The Weekly Standard blog reports that the Pentagon will elevate post-combat stability operations in importance to equal the status of the major combat operations phase.
The question remains of how many troops are enough to win such post-war insurgencies. The blog post recommends a RAND study as the starting point for this discussion.
I think the RAND study is terribly flawed in its major assumption that only US combat troops count when you do the math. When I do the math, I think we have enough troops to win in Iraq.
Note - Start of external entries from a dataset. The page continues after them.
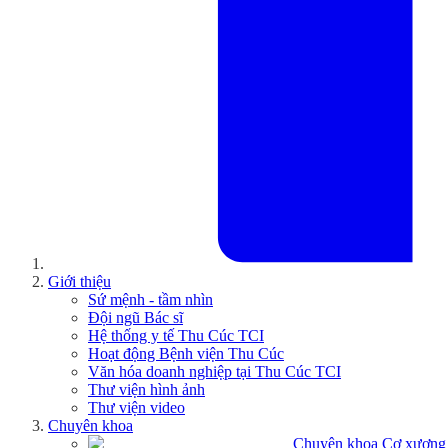
Giới thiệu
Sứ mệnh - tầm nhìn
Đội ngũ Bác sĩ
Hệ thống y tế Thu Cúc TCI
Hoạt động Bệnh viện Thu Cúc
Văn hóa doanh nghiệp tại Thu Cúc TCI
Thư viện hình ảnh
Thư viện video
Chuyên khoa
Chuyên khoa Cơ xương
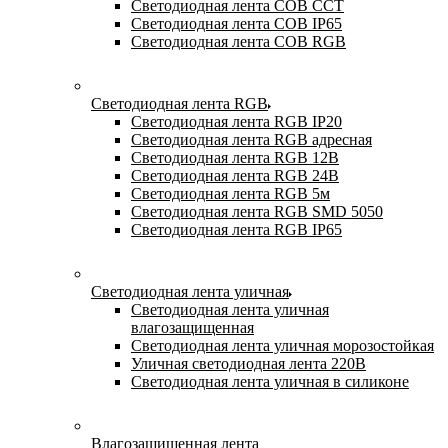
Светодиодная лента COB CCT
Светодиодная лента COB IP65
Светодиодная лента COB RGB
Светодиодная лента RGB
Светодиодная лента RGB IP20
Светодиодная лента RGB адресная
Светодиодная лента RGB 12В
Светодиодная лента RGB 24В
Светодиодная лента RGB 5м
Светодиодная лента RGB SMD 5050
Светодиодная лента RGB IP65
Светодиодная лента уличная
Светодиодная лента уличная
влагозащищенная
Светодиодная лента уличная морозостойкая
Уличная светодиодная лента 220В
Светодиодная лента уличная в силиконе
Влагозащищенная лента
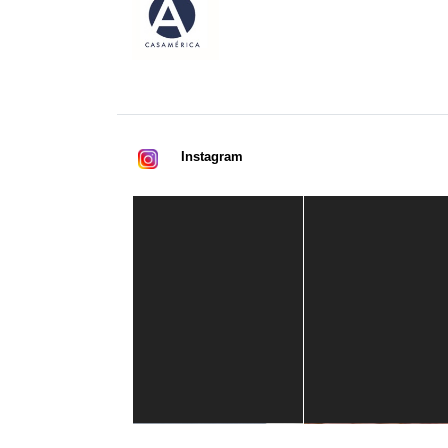
Instagram
Casa de América
1 mes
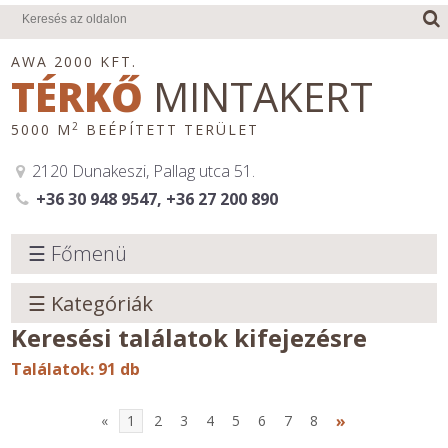
AWA 2000 KFT.
TÉRKŐ
MINTAKERT
2
5000 M
BEÉPÍTETT TERÜLET
2120 Dunakeszi, Pallag utca 51.
+36 30 948 9547, +36 27 200 890
☰ Főmenü
☰ Kategóriák
Keresési találatok
kifejezésre
Találatok: 91 db
»
«
1
2
3
4
5
6
7
8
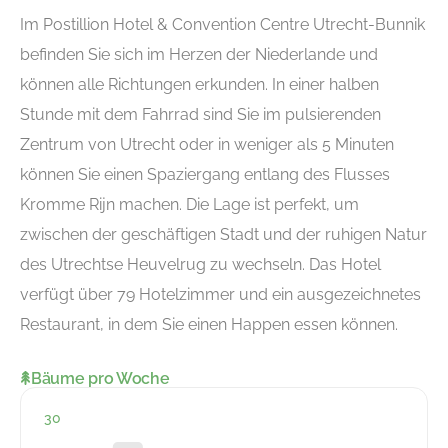
Im Postillion Hotel & Convention Centre Utrecht-Bunnik
befinden Sie sich im Herzen der Niederlande und
können alle Richtungen erkunden. In einer halben
Stunde mit dem Fahrrad sind Sie im pulsierenden
Zentrum von Utrecht oder in weniger als 5 Minuten
können Sie einen Spaziergang entlang des Flusses
Kromme Rijn machen. Die Lage ist perfekt, um
zwischen der geschäftigen Stadt und der ruhigen Natur
des Utrechtse Heuvelrug zu wechseln. Das Hotel
verfügt über 79 Hotelzimmer und ein ausgezeichnetes
Restaurant, in dem Sie einen Happen essen können.
Bäume pro Woche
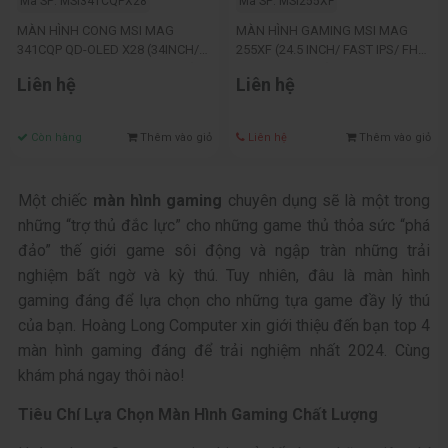
Mã SP: MSI341CQPX28
Mã SP: MSI255XF
MÀN HÌNH CONG MSI MAG
MÀN HÌNH GAMING MSI MAG
341CQP QD-OLED X28 (34INCH/
255XF (24.5 INCH/ FAST IPS/ FHD
QD-OLED/ 3K/ 280HZ/ 0,03MS)
/ 300HZ/ 0.5MS)
Liên hệ
Liên hệ
Còn hàng
Thêm vào giỏ
Liên hệ
Thêm vào giỏ
Một chiếc
màn hình gaming
chuyên dụng sẽ là một trong
những “trợ thủ đắc lực” cho những game thủ thỏa sức “phá
đảo” thế giới game sôi động và ngập tràn những trải
nghiệm bất ngờ và kỳ thú. Tuy nhiên, đâu là màn hình
gaming đáng để lựa chọn cho những tựa game đầy lý thú
của bạn. Hoàng Long Computer xin giới thiệu đến bạn top 4
màn hình gaming đáng để trải nghiệm nhất 2024. Cùng
khám phá ngay thôi nào!
Tiêu Chí Lựa Chọn Màn Hình Gaming Chất Lượng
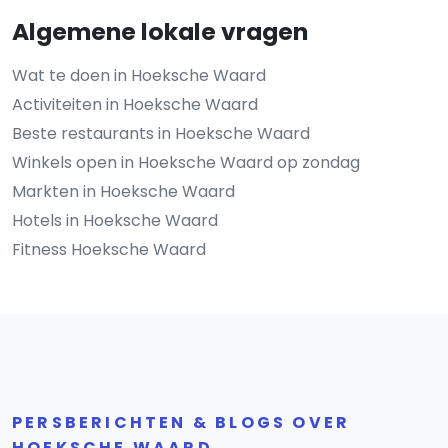
Algemene lokale vragen
Wat te doen in Hoeksche Waard
Activiteiten in Hoeksche Waard
Beste restaurants in Hoeksche Waard
Winkels open in Hoeksche Waard op zondag
Markten in Hoeksche Waard
Hotels in Hoeksche Waard
Fitness Hoeksche Waard
PERSBERICHTEN & BLOGS OVER
HOEKSCHE WAARD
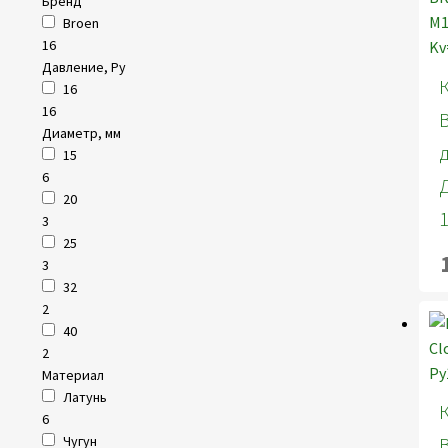
Бренд
Broen
16
Давление, Ру
16
16
Диаметр, мм
15
6
20
3
25
3
32
2
40
2
Материал
Латунь
6
Чугун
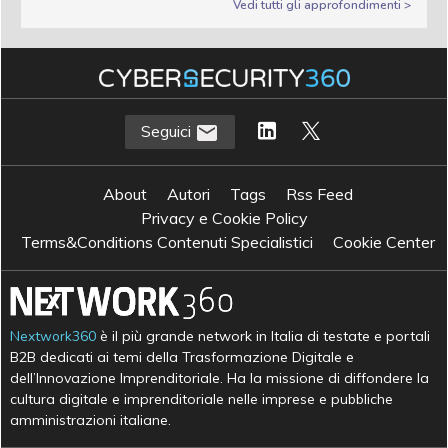
Vedi tutti gli approfondimenti >
Seguici
About
Autori
Tags
Rss Feed
Privacy e Cookie Policy
Terms&Conditions Contenuti Specialistici
Cookie Center
Nextwork360
è il più grande network in Italia di testate e portali
B2B dedicati ai temi della Trasformazione Digitale e
dell’Innovazione Imprenditoriale. Ha la missione di diffondere la
cultura digitale e imprenditoriale nelle imprese e pubbliche
amministrazioni italiane.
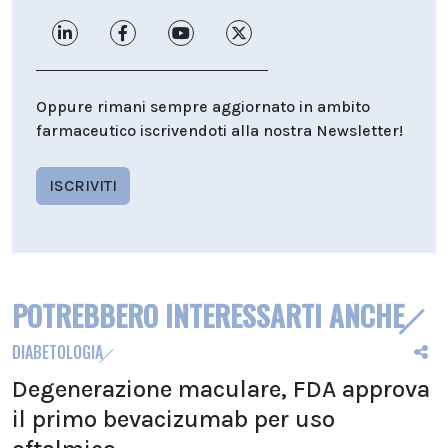
Oppure rimani sempre aggiornato in ambito
farmaceutico iscrivendoti alla nostra Newsletter!
ISCRIVITI
POTREBBERO INTERESSARTI ANCHE
DIABETOLOGIA
Degenerazione maculare, FDA approva
il primo bevacizumab per uso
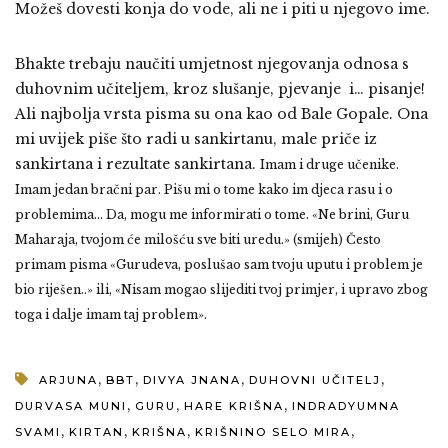
Možeš dovesti konja do vode, ali ne i piti u njegovo ime.
Bhakte trebaju naučiti umjetnost njegovanja odnosa s
duhovnim učiteljem, kroz slušanje, pjevanje i… pisanje!
Ali najbolja vrsta pisma su ona kao od Bale Gopale. Ona
mi uvijek piše što radi u sankirtanu, male priče iz
sankirtana i rezultate sankirtana.
Imam i druge učenike.
Imam jedan bračni par. Pišu mi o tome kako im djeca rasu i o
problemima… Da, mogu me informirati o tome. «Ne brini, Guru
Maharaja, tvojom će milošću sve biti uredu.» (smijeh)
Često
primam pisma «Gurudeva, poslušao sam tvoju uputu i problem je
bio riješen..» ili, «Nisam mogao slijediti tvoj primjer, i upravo zbog
toga i dalje imam taj problem».
,
,
,
,
ARJUNA
BBT
DIVYA JNANA
DUHOVNI UČITELJ
,
,
,
DURVASA MUNI
GURU
HARE KRIŠNA
INDRADYUMNA
,
,
,
,
SVAMI
KIRTAN
KRIŠNA
KRIŠNINO SELO MIRA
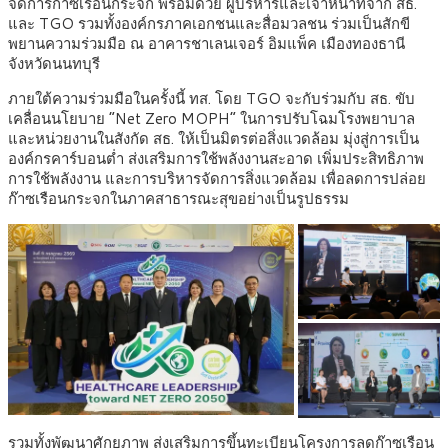
จัดการก๊าซเรือนกระจก พร้อมด้วย ผู้บริหารและเจ้าหน้าที่จาก สธ.
และ TGO รวมทั้งองค์กรภาคเอกชนและสื่อมวลชน ร่วมเป็นสักขี
พยานความร่วมมือ ณ อาคารชาเลนเจอร์ อิมแพ็ค เมืองทองธานี
จังหวัดนนทบุรี
ภายใต้ความร่วมมือในครั้งนี้ ทส. โดย TGO จะกับร่วมกับ สธ. ขับ
เคลื่อนนโยบาย “Net Zero MOPH” ในการปรับโฉมโรงพยาบาล
และหน่วยงานในสังกัด สธ. ให้เป็นมิตรต่อสิ่งแวดล้อม มุ่งสู่การเป็น
องค์กรคาร์บอนต่ำ ส่งเสริมการใช้พลังงานสะอาด เพิ่มประสิทธิภาพ
การใช้พลังงาน และการบริหารจัดการสิ่งแวดล้อม เพื่อลดการปล่อย
ก๊าซเรือนกระจกในภาคสาธารณะสุขอย่างเป็นรูปธรรม
รวมทั้งพัฒนาศักยภาพ ส่งเสริมการขึ้นทะเบียนโครงการลดก๊าซเรือน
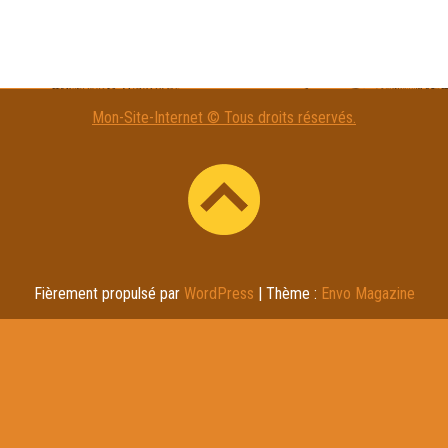
Mon-Site-Internet © Tous droits réservés.
Fièrement propulsé par
WordPress
|
Thème :
Envo Magazine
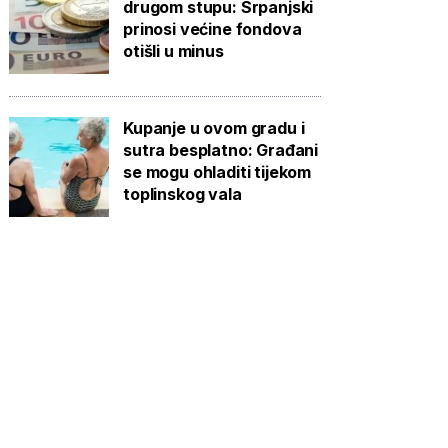
drugom stupu: Srpanjski
prinosi većine fondova
otišli u minus
Kupanje u ovom gradu i
sutra besplatno: Građani
se mogu ohladiti tijekom
toplinskog vala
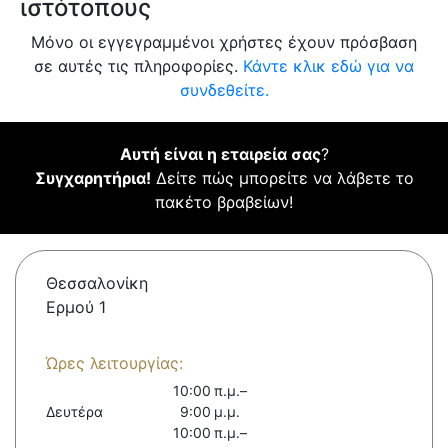
ιστότοπους
Μόνο οι εγγεγραμμένοι χρήστες έχουν πρόσβαση
σε αυτές τις πληροφορίες.
Κάντε κλικ εδώ για να
συνδεθείτε.
Αυτή είναι η εταιρεία σας
?
Συγχαρητήρια!
Δείτε πώς μπορείτε να λάβετε το
πακέτο βραβείων!
Θεσσαλονίκη
Ερμού 1
Ώρες λειτουργίας:
10:00 π.μ.–
Δευτέρα
9:00 μ.μ.
10:00 π.μ.–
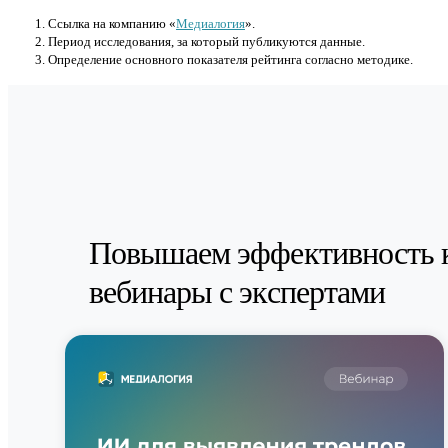
Cсылка на компанию «
Медиалогия
».
Период исследования, за который публикуются данные.
Определение основного показателя рейтинга согласно методике.
Повышаем эффективность 
вебинары с экспертами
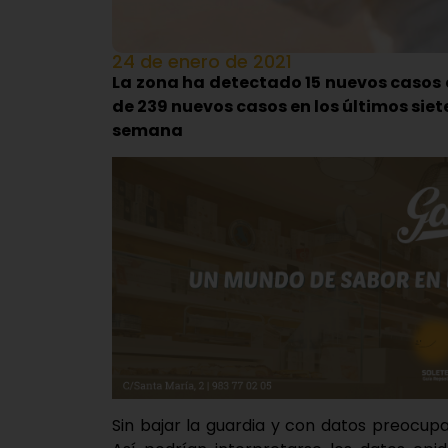
24 de enero de 2021
La zona ha detectado 15 nuevos casos en
de 239 nuevos casos en los últimos siete
semana
Sin bajar la guardia y con datos preocup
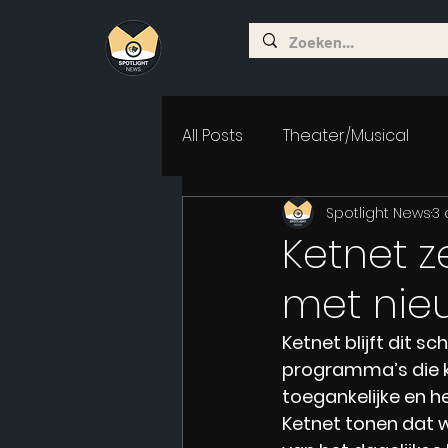
All Posts
Theater/Musical
Spotlight News
3 
Ketnet z
met nie
Ketnet blijft dit 
programma’s die 
toegankelijke en 
Ketnet tonen dat 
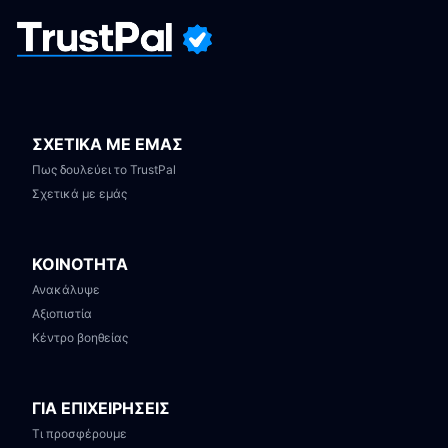
ΣΧΕΤΙΚΑ ΜΕ ΕΜΑΣ
Πως δουλεύει το TrustPal
Σχετικά με εμάς
ΚΟΙΝΟΤΗΤΑ
Ανακάλυψε
Αξιοπιστία
Κέντρο βοηθείας
ΓΙΑ ΕΠΙΧΕΙΡΗΣΕΙΣ
Τι προσφέρουμε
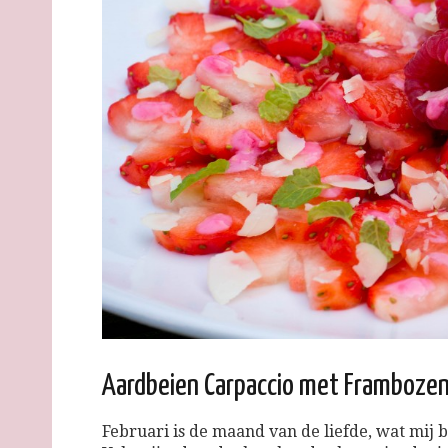
Aardbeien Carpaccio met Framboze
Februari is de maand van de liefde, wat mij b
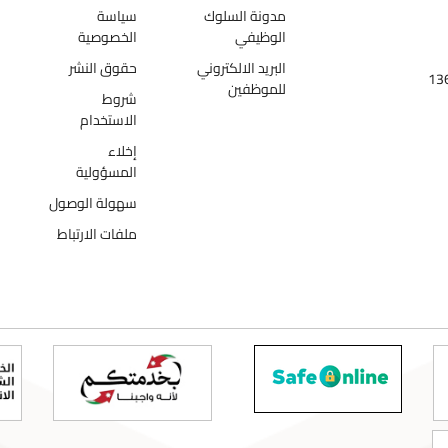
مدونة السلوك
سياسة
الوظيفي
الخصوصية
البريد الالكتروني
حقوق النشر
للموظفين
شروط
الاستخدام
إخلاء
المسؤولية
سهولة الوصول
ملفات الارتباط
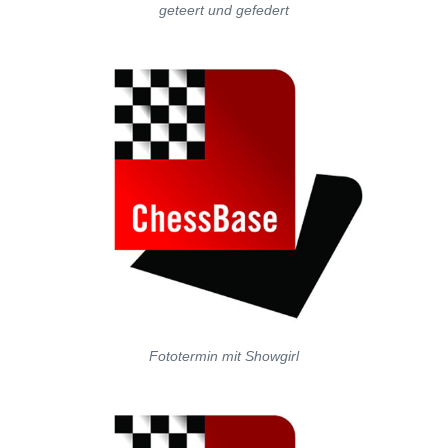
geteert und gefedert
Fototermin mit Showgirl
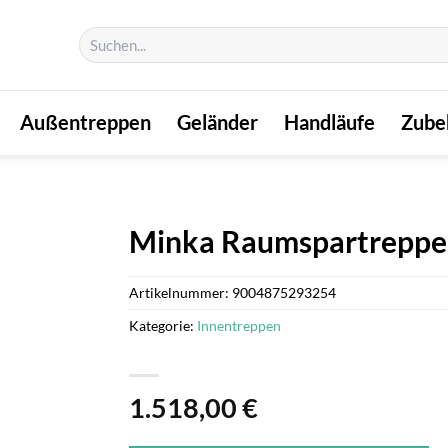
Suchen
nach:
Außentreppen
Geländer
Handläufe
Zube
Minka Raumspartreppe 
Artikelnummer:
9004875293254
Kategorie:
Innentreppen
1.518,00
€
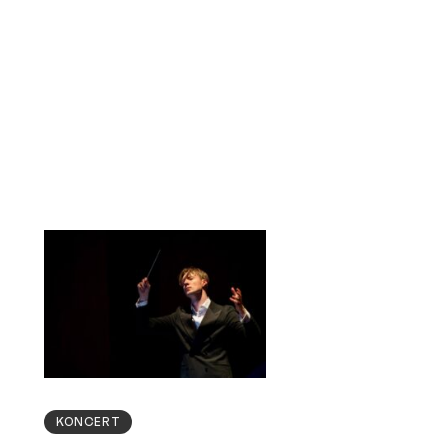
KONCERT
Another reason the RAND study is rather irrelevant for the real world is that for good or bad, we are unlikely ever to field an army capable of occupying and pacifying a hostile population with any type of resources to back them. Had we tried to conquer Iraq with all 25 million Iraqis hostile to us, with money and arms everywhere, we would have needed 500,000 troops of our own to fight them. And we would have suffered far more casualties than we have now.
The fact that we liberated 80% of the Iraqis from the other 20% that is still opposed to the new government doesn't seem to affect war opponents. Nor does the fact that our casualties are pretty low historically keep war opponents from seizing on every tragic death as a reason to quit. Can anyone honestly say our public would accept three times the casualties we've endured in Iraq to suppress an entire hostile population?
We simply must be in the role of a liberating force that can ally with the local people to help them fight any regime remnants. The math is pretty pointless if we forget this.